Provided information below:

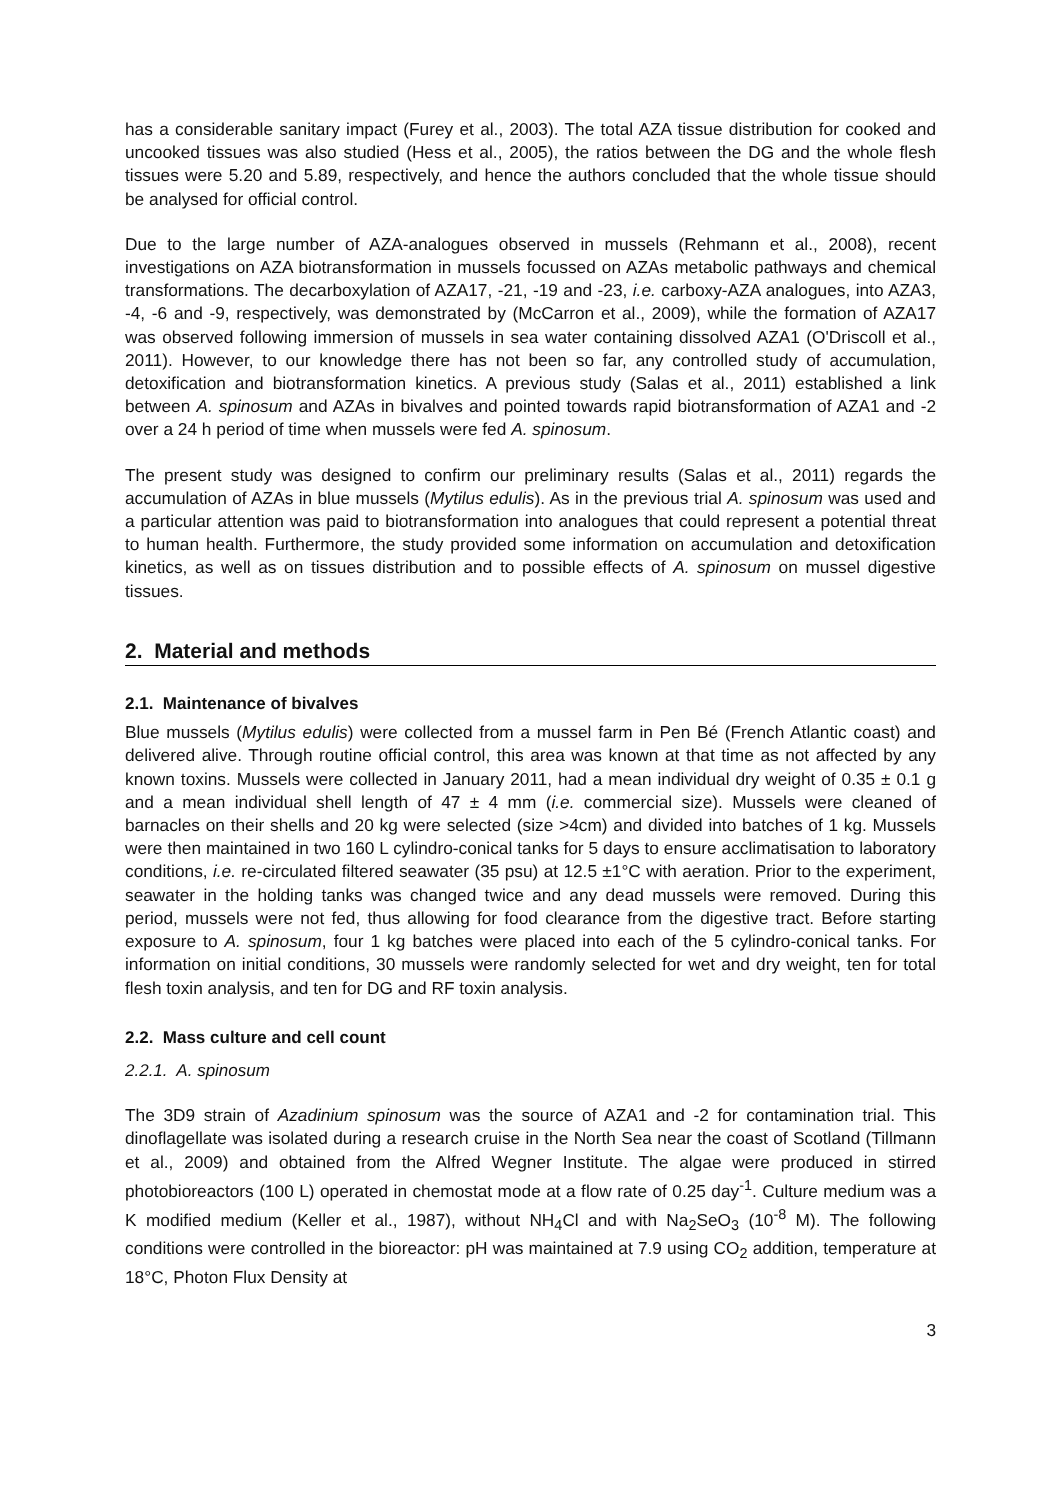has a considerable sanitary impact (Furey et al., 2003). The total AZA tissue distribution for cooked and uncooked tissues was also studied (Hess et al., 2005), the ratios between the DG and the whole flesh tissues were 5.20 and 5.89, respectively, and hence the authors concluded that the whole tissue should be analysed for official control.
Due to the large number of AZA-analogues observed in mussels (Rehmann et al., 2008), recent investigations on AZA biotransformation in mussels focussed on AZAs metabolic pathways and chemical transformations. The decarboxylation of AZA17, -21, -19 and -23, i.e. carboxy-AZA analogues, into AZA3, -4, -6 and -9, respectively, was demonstrated by (McCarron et al., 2009), while the formation of AZA17 was observed following immersion of mussels in sea water containing dissolved AZA1 (O'Driscoll et al., 2011). However, to our knowledge there has not been so far, any controlled study of accumulation, detoxification and biotransformation kinetics. A previous study (Salas et al., 2011) established a link between A. spinosum and AZAs in bivalves and pointed towards rapid biotransformation of AZA1 and -2 over a 24 h period of time when mussels were fed A. spinosum.
The present study was designed to confirm our preliminary results (Salas et al., 2011) regards the accumulation of AZAs in blue mussels (Mytilus edulis). As in the previous trial A. spinosum was used and a particular attention was paid to biotransformation into analogues that could represent a potential threat to human health. Furthermore, the study provided some information on accumulation and detoxification kinetics, as well as on tissues distribution and to possible effects of A. spinosum on mussel digestive tissues.
2. Material and methods
2.1. Maintenance of bivalves
Blue mussels (Mytilus edulis) were collected from a mussel farm in Pen Bé (French Atlantic coast) and delivered alive. Through routine official control, this area was known at that time as not affected by any known toxins. Mussels were collected in January 2011, had a mean individual dry weight of 0.35 ± 0.1 g and a mean individual shell length of 47 ± 4 mm (i.e. commercial size). Mussels were cleaned of barnacles on their shells and 20 kg were selected (size >4cm) and divided into batches of 1 kg. Mussels were then maintained in two 160 L cylindro-conical tanks for 5 days to ensure acclimatisation to laboratory conditions, i.e. re-circulated filtered seawater (35 psu) at 12.5 ±1°C with aeration. Prior to the experiment, seawater in the holding tanks was changed twice and any dead mussels were removed. During this period, mussels were not fed, thus allowing for food clearance from the digestive tract. Before starting exposure to A. spinosum, four 1 kg batches were placed into each of the 5 cylindro-conical tanks. For information on initial conditions, 30 mussels were randomly selected for wet and dry weight, ten for total flesh toxin analysis, and ten for DG and RF toxin analysis.
2.2. Mass culture and cell count
2.2.1. A. spinosum
The 3D9 strain of Azadinium spinosum was the source of AZA1 and -2 for contamination trial. This dinoflagellate was isolated during a research cruise in the North Sea near the coast of Scotland (Tillmann et al., 2009) and obtained from the Alfred Wegner Institute. The algae were produced in stirred photobioreactors (100 L) operated in chemostat mode at a flow rate of 0.25 day<sup>-1</sup>. Culture medium was a K modified medium (Keller et al., 1987), without NH<sub>4</sub>Cl and with Na<sub>2</sub>SeO<sub>3</sub> (10<sup>-8</sup> M). The following conditions were controlled in the bioreactor: pH was maintained at 7.9 using CO<sub>2</sub> addition, temperature at 18°C, Photon Flux Density at
3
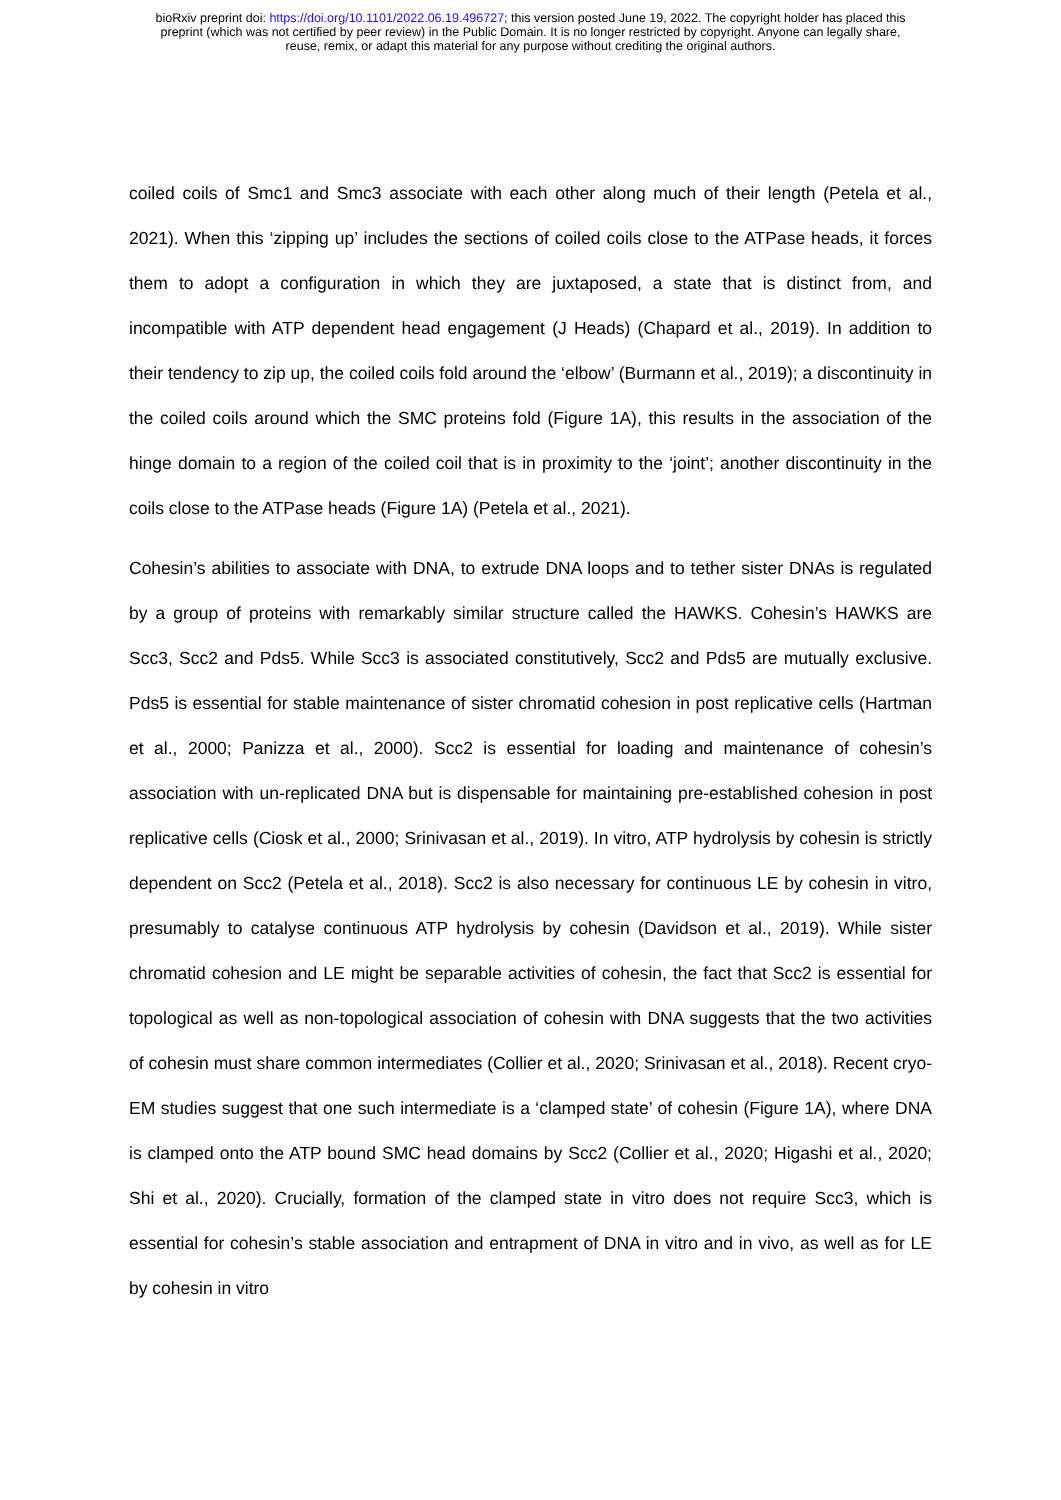bioRxiv preprint doi: https://doi.org/10.1101/2022.06.19.496727; this version posted June 19, 2022. The copyright holder has placed this
preprint (which was not certified by peer review) in the Public Domain. It is no longer restricted by copyright. Anyone can legally share,
reuse, remix, or adapt this material for any purpose without crediting the original authors.
coiled coils of Smc1 and Smc3 associate with each other along much of their length (Petela et al., 2021). When this ‘zipping up’ includes the sections of coiled coils close to the ATPase heads, it forces them to adopt a configuration in which they are juxtaposed, a state that is distinct from, and incompatible with ATP dependent head engagement (J Heads) (Chapard et al., 2019). In addition to their tendency to zip up, the coiled coils fold around the ‘elbow’ (Burmann et al., 2019); a discontinuity in the coiled coils around which the SMC proteins fold (Figure 1A), this results in the association of the hinge domain to a region of the coiled coil that is in proximity to the ‘joint’; another discontinuity in the coils close to the ATPase heads (Figure 1A) (Petela et al., 2021).
Cohesin’s abilities to associate with DNA, to extrude DNA loops and to tether sister DNAs is regulated by a group of proteins with remarkably similar structure called the HAWKS. Cohesin’s HAWKS are Scc3, Scc2 and Pds5. While Scc3 is associated constitutively, Scc2 and Pds5 are mutually exclusive. Pds5 is essential for stable maintenance of sister chromatid cohesion in post replicative cells (Hartman et al., 2000; Panizza et al., 2000). Scc2 is essential for loading and maintenance of cohesin’s association with un-replicated DNA but is dispensable for maintaining pre-established cohesion in post replicative cells (Ciosk et al., 2000; Srinivasan et al., 2019). In vitro, ATP hydrolysis by cohesin is strictly dependent on Scc2 (Petela et al., 2018). Scc2 is also necessary for continuous LE by cohesin in vitro, presumably to catalyse continuous ATP hydrolysis by cohesin (Davidson et al., 2019). While sister chromatid cohesion and LE might be separable activities of cohesin, the fact that Scc2 is essential for topological as well as non-topological association of cohesin with DNA suggests that the two activities of cohesin must share common intermediates (Collier et al., 2020; Srinivasan et al., 2018). Recent cryo-EM studies suggest that one such intermediate is a ‘clamped state’ of cohesin (Figure 1A), where DNA is clamped onto the ATP bound SMC head domains by Scc2 (Collier et al., 2020; Higashi et al., 2020; Shi et al., 2020). Crucially, formation of the clamped state in vitro does not require Scc3, which is essential for cohesin’s stable association and entrapment of DNA in vitro and in vivo, as well as for LE by cohesin in vitro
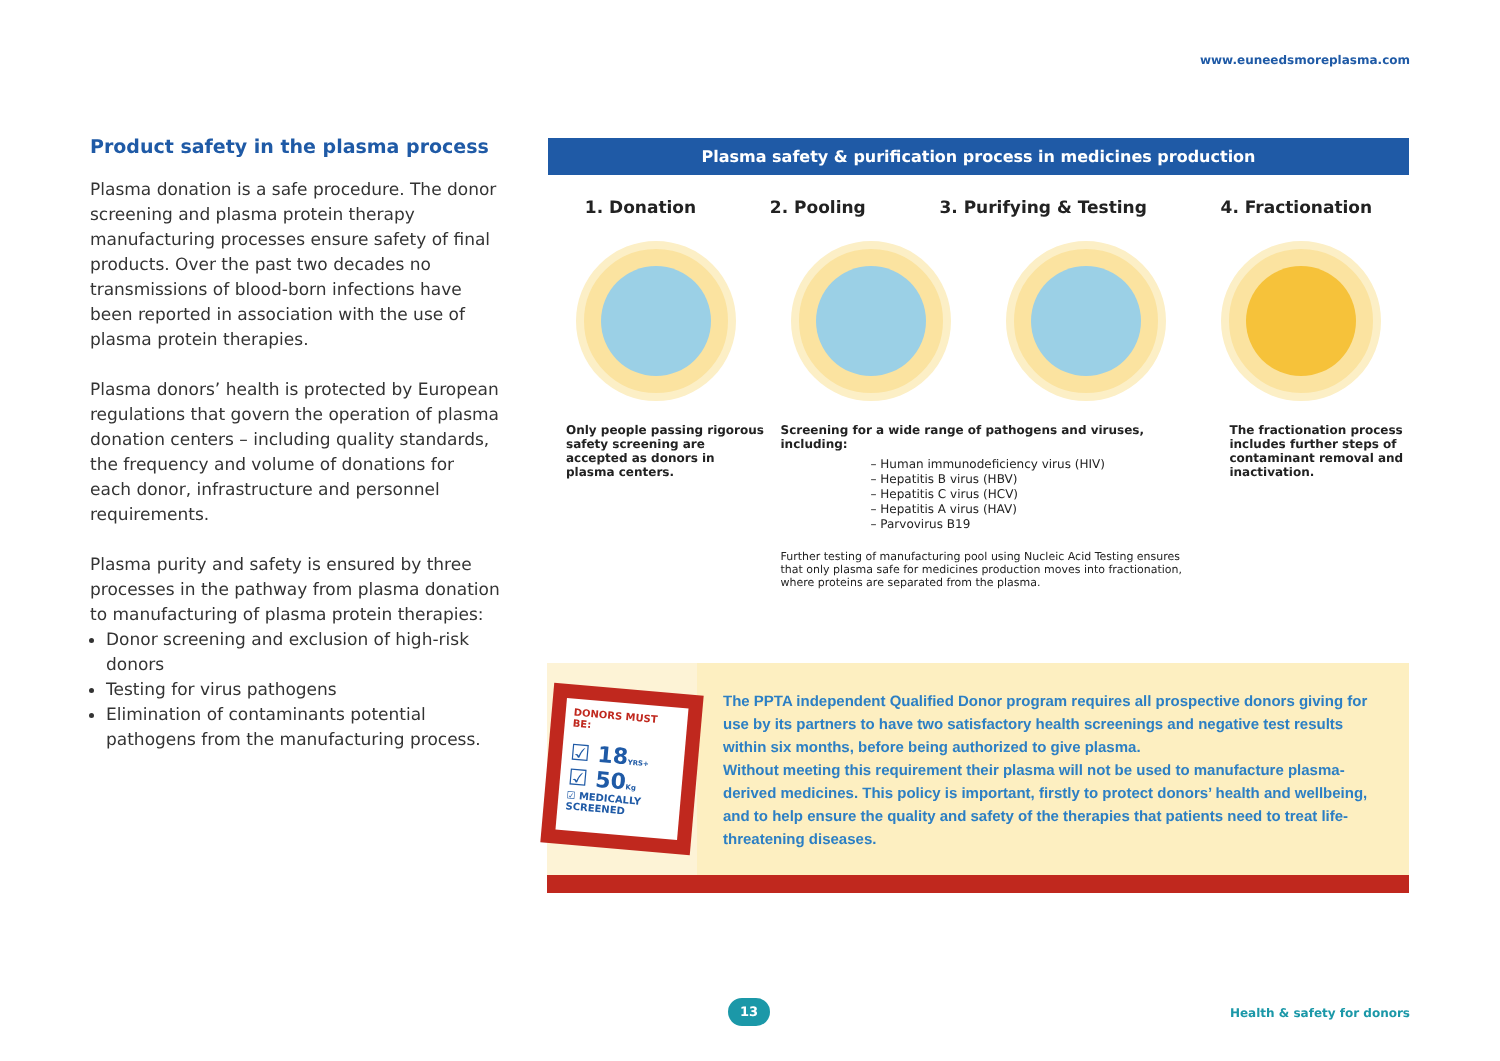www.euneedsmoreplasma.com
Product safety in the plasma process
Plasma donation is a safe procedure. The donor screening and plasma protein therapy manufacturing processes ensure safety of final products. Over the past two decades no transmissions of blood-born infections have been reported in association with the use of plasma protein therapies.
Plasma donors’ health is protected by European regulations that govern the operation of plasma donation centers – including quality standards, the frequency and volume of donations for each donor, infrastructure and personnel requirements.
Plasma purity and safety is ensured by three processes in the pathway from plasma donation to manufacturing of plasma protein therapies:
Donor screening and exclusion of high-risk donors
Testing for virus pathogens
Elimination of contaminants potential pathogens from the manufacturing process.
Plasma safety & purification process in medicines production
1. Donation 2. Pooling 3. Purifying & Testing 4. Fractionation
Only people passing rigorous safety screening are accepted as donors in plasma centers.
Screening for a wide range of pathogens and viruses, including:
– Human immunodeficiency virus (HIV)
– Hepatitis B virus (HBV)
– Hepatitis C virus (HCV)
– Hepatitis A virus (HAV)
– Parvovirus B19
Further testing of manufacturing pool using Nucleic Acid Testing ensures that only plasma safe for medicines production moves into fractionation, where proteins are separated from the plasma.
The fractionation process includes further steps of contaminant removal and inactivation.
DONORS MUST BE:
☑ 18 YRS+
☑ 50 Kg
☑ MEDICALLY SCREENED
The PPTA independent Qualified Donor program requires all prospective donors giving for use by its partners to have two satisfactory health screenings and negative test results within six months, before being authorized to give plasma.
Without meeting this requirement their plasma will not be used to manufacture plasma-derived medicines. This policy is important, firstly to protect donors’ health and wellbeing, and to help ensure the quality and safety of the therapies that patients need to treat life-threatening diseases.
13 Health & safety for donors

End of Provided information.

→ Task brief: If a line in the records has the word "pathogens", copy that line.

→ Response:
Testing for virus pathogens
Elimination of contaminants potential pathogens from the manufacturing process.
Screening for a wide range of pathogens and viruses, including:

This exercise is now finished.